Söder und Huml feiern Weidens Klinikum

Die Erweiterung des Weidener Klinikums ist fertig. Zur Feier kamen auch Ministerpräsident Markus Söder und Gesundheitsministerin Melanie Huml. Besonders Söder ist begeistert vom Krankenhaus - und kündigte weitere Investitionen an.

Der US-amerikanische „Black Hawk“ durfte aus Sicherheitsgründen nicht landen. Dafür zog es Ministerpräsident Söder und Gesundheitsministerin Huml und viele Gäste im Weidener Klinikum aufs Dach. Sie feierten die Fertigstellung der letzten beiden Bauabschnitte, zu denen auch eine Infektionsstation gehört, die in Zusammenarbeit mit dem Amberger Marienkrankenhaus betrieben wird.
von Volker Klitzing Kontakt Profil

Die Gesundheit hat für den früheren Fachminister immer noch erste Priorität. Deshalb lässt sich Ministerpräsident Markus Söder auch gegen Grippe impfen, wie er am Freitag in Weiden bei der Feier zur Erweiterung des Klinikums mitteilte. Ein schwieriger Termin bei der jetzigen Gesundheitsministerin Melanie Huml. Söder: "Nur gut, dass sie Ärztin ist."

Im Weidener Haus, das dem Verbund "Kliniken Nordoberpfalz AG" angehört, sind in den vergangenen 35 Jahren über 160 Millionen Euro investiert worden, bei 80-prozentiger Förderung durch den Freistaat. Nun sind auch der Bauabschnitt 8 (Infektionsstation in Zusammenarbeit mit dem Marien-Krankenhaus Amberg, die Palliativstation und der Hubschrauber-Landeplatz auf dem Dach) und der Bauabschnitt 9 (Verdreifachung der Zentralen Notaufnahme) fertiggestellt.

Söder sprach von einem "Super-Krankenhaus auf höchstem Niveau." Solche Krankenhäuser müssten seiner Meinung nach Lebenshäuser heißen. Er versprach, die nördliche Oberpfalz weiter zu unterstützen. Er betonte sogar ein "Bekenntnis zur Oberpfalz". Er habe in der Region so viel Kreativität kennengelernt. Deshalb sage er Ja zur Oberpfalz und Ja zur Infrastruktur. Söder kündigte an, die Rekordinvestitionen des Freistaats in die Krankenhauslandschaft die nächsten fünf Jahre zu halten.
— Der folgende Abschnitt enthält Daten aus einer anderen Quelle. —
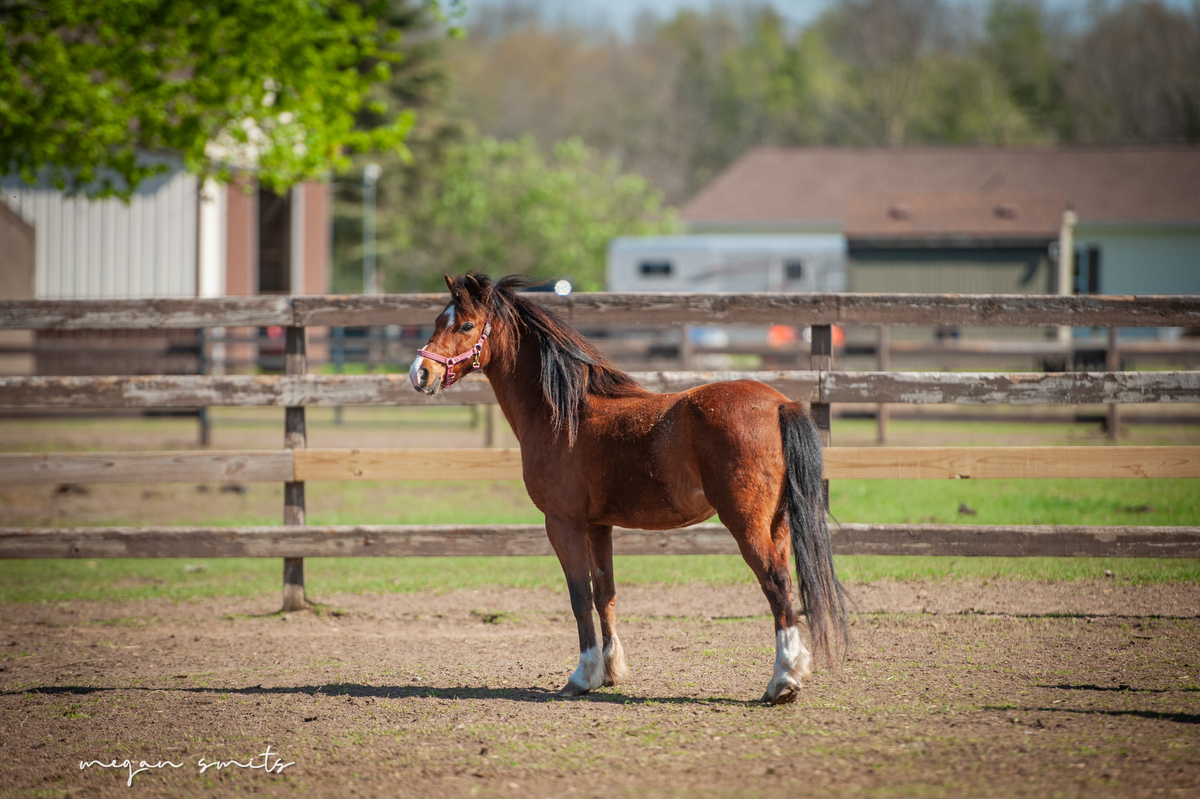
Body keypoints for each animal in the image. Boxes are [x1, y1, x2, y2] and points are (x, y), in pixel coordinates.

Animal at [408, 273, 847, 705]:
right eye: (438, 320)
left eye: (466, 325)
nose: (420, 373)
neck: (565, 413)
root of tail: (779, 405)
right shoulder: (597, 526)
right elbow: (605, 593)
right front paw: (610, 671)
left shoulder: (563, 523)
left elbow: (579, 596)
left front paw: (582, 676)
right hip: (778, 524)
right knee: (786, 583)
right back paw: (796, 668)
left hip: (746, 524)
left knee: (775, 582)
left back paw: (782, 681)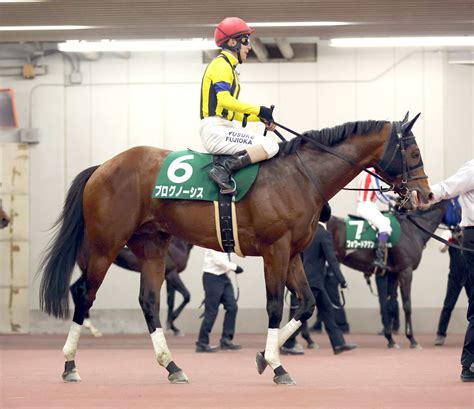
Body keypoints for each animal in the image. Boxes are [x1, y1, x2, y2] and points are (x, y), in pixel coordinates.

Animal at [40, 113, 432, 384]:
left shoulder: (293, 253)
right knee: (84, 295)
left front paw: (264, 356)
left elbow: (306, 303)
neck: (300, 176)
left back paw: (173, 366)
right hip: (104, 247)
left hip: (151, 246)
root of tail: (103, 166)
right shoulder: (275, 251)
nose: (424, 195)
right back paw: (70, 364)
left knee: (149, 301)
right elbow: (275, 305)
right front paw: (277, 365)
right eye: (413, 151)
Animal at [328, 199, 446, 346]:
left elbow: (389, 304)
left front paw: (390, 338)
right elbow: (407, 305)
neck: (412, 230)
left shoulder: (393, 274)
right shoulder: (406, 271)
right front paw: (412, 339)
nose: (460, 230)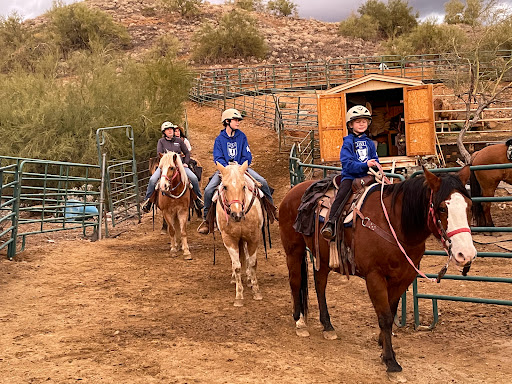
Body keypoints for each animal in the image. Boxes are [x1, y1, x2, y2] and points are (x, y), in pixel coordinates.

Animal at [216, 160, 264, 308]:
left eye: (243, 186)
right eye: (225, 187)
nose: (236, 214)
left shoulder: (253, 238)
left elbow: (253, 263)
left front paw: (256, 292)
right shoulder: (229, 240)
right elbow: (237, 266)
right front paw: (239, 297)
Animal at [280, 167, 476, 372]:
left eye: (469, 206)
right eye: (442, 208)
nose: (466, 254)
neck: (394, 225)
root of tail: (292, 192)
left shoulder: (403, 278)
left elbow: (391, 311)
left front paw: (383, 344)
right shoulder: (375, 277)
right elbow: (385, 317)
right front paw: (391, 362)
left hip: (324, 258)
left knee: (320, 285)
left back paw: (327, 326)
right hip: (294, 249)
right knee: (295, 282)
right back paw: (300, 322)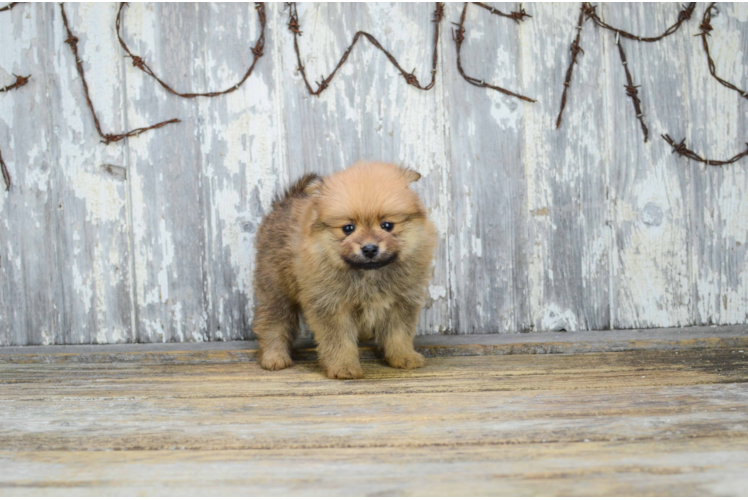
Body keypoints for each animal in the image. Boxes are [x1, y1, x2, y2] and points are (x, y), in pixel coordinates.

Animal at [253, 161, 436, 378]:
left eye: (387, 225)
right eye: (348, 228)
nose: (369, 248)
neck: (369, 273)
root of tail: (286, 202)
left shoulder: (401, 302)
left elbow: (398, 334)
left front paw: (404, 357)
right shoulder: (332, 305)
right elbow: (339, 341)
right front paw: (344, 367)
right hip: (275, 289)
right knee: (273, 323)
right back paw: (274, 357)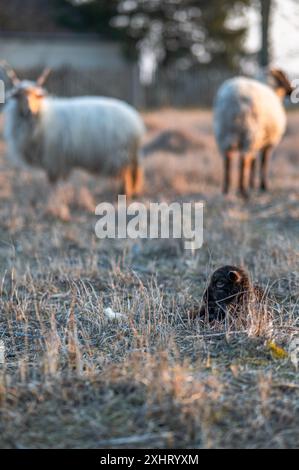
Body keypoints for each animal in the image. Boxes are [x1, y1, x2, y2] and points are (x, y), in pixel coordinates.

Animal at [1, 64, 145, 198]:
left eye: (37, 96)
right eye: (19, 96)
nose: (29, 111)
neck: (43, 118)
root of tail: (136, 121)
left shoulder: (54, 160)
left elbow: (53, 182)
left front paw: (53, 196)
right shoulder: (59, 161)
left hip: (121, 154)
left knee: (126, 175)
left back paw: (124, 193)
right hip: (127, 155)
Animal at [214, 68, 294, 196]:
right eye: (283, 76)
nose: (291, 90)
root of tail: (233, 100)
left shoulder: (259, 141)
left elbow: (254, 162)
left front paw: (252, 184)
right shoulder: (268, 143)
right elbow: (263, 163)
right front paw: (263, 186)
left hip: (224, 134)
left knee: (228, 160)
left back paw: (226, 190)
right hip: (250, 132)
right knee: (243, 160)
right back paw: (243, 191)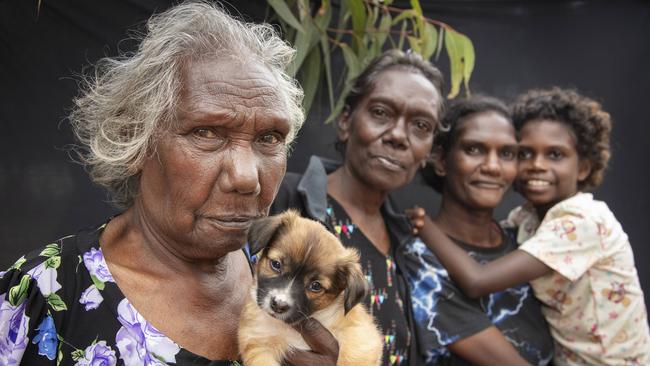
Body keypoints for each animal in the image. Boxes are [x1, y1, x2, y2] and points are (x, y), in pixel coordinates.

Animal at [237, 210, 380, 366]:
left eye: (315, 286)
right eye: (276, 264)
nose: (279, 305)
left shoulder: (360, 333)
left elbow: (352, 357)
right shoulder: (258, 344)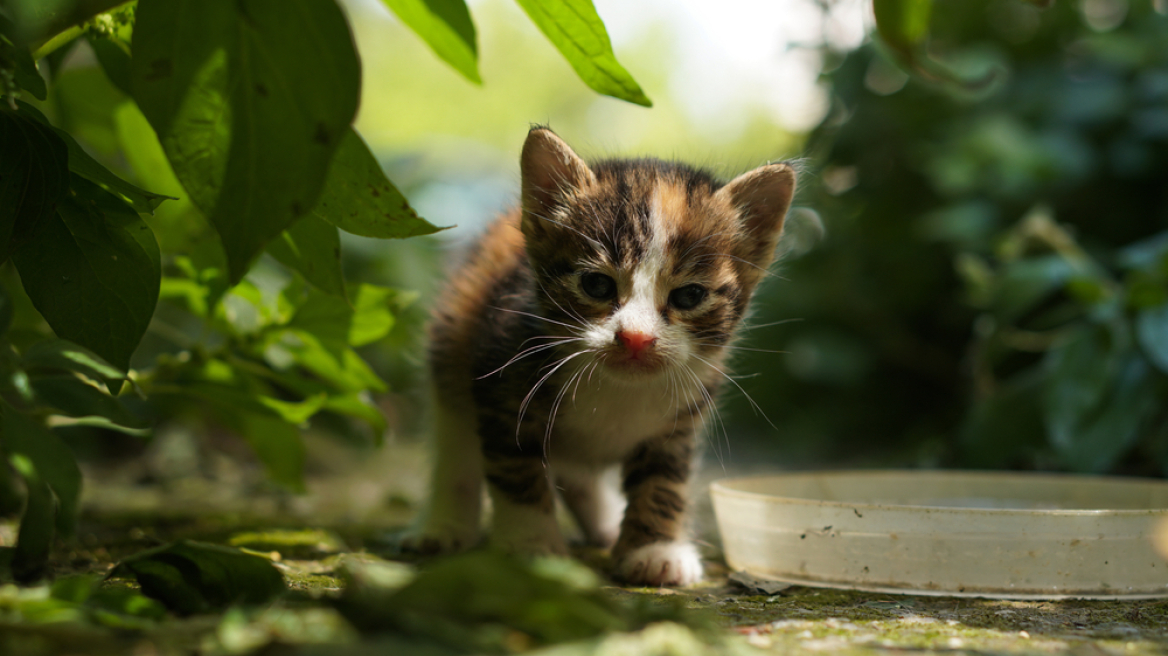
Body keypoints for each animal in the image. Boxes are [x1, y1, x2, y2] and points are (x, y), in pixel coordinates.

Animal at [401, 126, 794, 581]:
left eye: (689, 295)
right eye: (597, 285)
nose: (637, 338)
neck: (617, 391)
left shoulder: (682, 416)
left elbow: (664, 477)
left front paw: (654, 548)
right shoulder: (501, 378)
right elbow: (517, 471)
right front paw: (531, 546)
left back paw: (606, 523)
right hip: (451, 348)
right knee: (455, 449)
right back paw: (443, 526)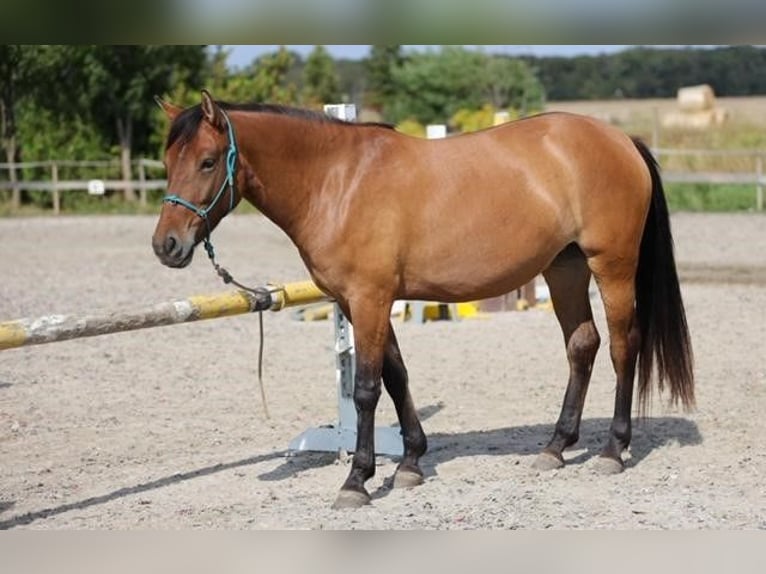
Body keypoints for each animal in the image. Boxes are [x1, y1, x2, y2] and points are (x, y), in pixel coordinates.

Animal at [152, 92, 696, 510]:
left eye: (206, 161)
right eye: (167, 162)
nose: (166, 246)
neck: (337, 181)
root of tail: (622, 141)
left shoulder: (369, 299)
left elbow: (366, 390)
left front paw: (358, 480)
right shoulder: (365, 302)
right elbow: (396, 377)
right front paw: (411, 462)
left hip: (611, 267)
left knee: (624, 346)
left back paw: (612, 450)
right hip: (564, 269)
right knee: (583, 345)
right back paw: (556, 447)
Das macht fast 650 Millionen Euro aus.

In einem Grußwort hatte Weidens Oberbürgermeister Kurt Seggewiß an Söder und Huml appelliert, nochmals die Krankenhausfinanzierung anzuschauen. Von 29 kommunalen Trägerschaften würden nur fünf schwarze Zahlen schreiben. Der Ministerpräsident verwies auf die Bundeszuständigkeit. Gleichzeitig sprach er sich aber auch gegen eine rein zentralistische Krankenhauspolitik aus. Diese wäre schwierig für den ländlichen Raum.

Sorgen bereite der ärztliche Nachwuchs. "Wir haben mehr Studenten, aber weniger Ärzte. Dokumentationen und Bürokratie müssten zurückgeführt werden. Dafür brauche der medizinische Beruf mehr Freiheiten. Um mehr Ärzte für den ländlichen Raum zu gewinnen, sollen diesen Studienplätze, auch ohne NC, reserviert werden.

Söder ließ einfließen, dass er den NC geschafft hätte. Aber er konnte kein Blut sehen. "Nur politisches." Schließlich bekannte sich der Ministerpräsident zu einer höheren Anerkennung der Pflege- und Hebammenberufe. Ideell und finanziell.

Pech hatten die Klinikumsverantwortlichen mit der geplanten Landung eines US-amerikanischen "Black Hawk"-Hubschraubers. Wegen der hereinbrechenden Dunkelheit musste aus Sicherheitsgründen auf die Dachlandung verzichtet werden. Und der Christoph 80 darf bei Dunkelheit eh nicht eingesetzt werden.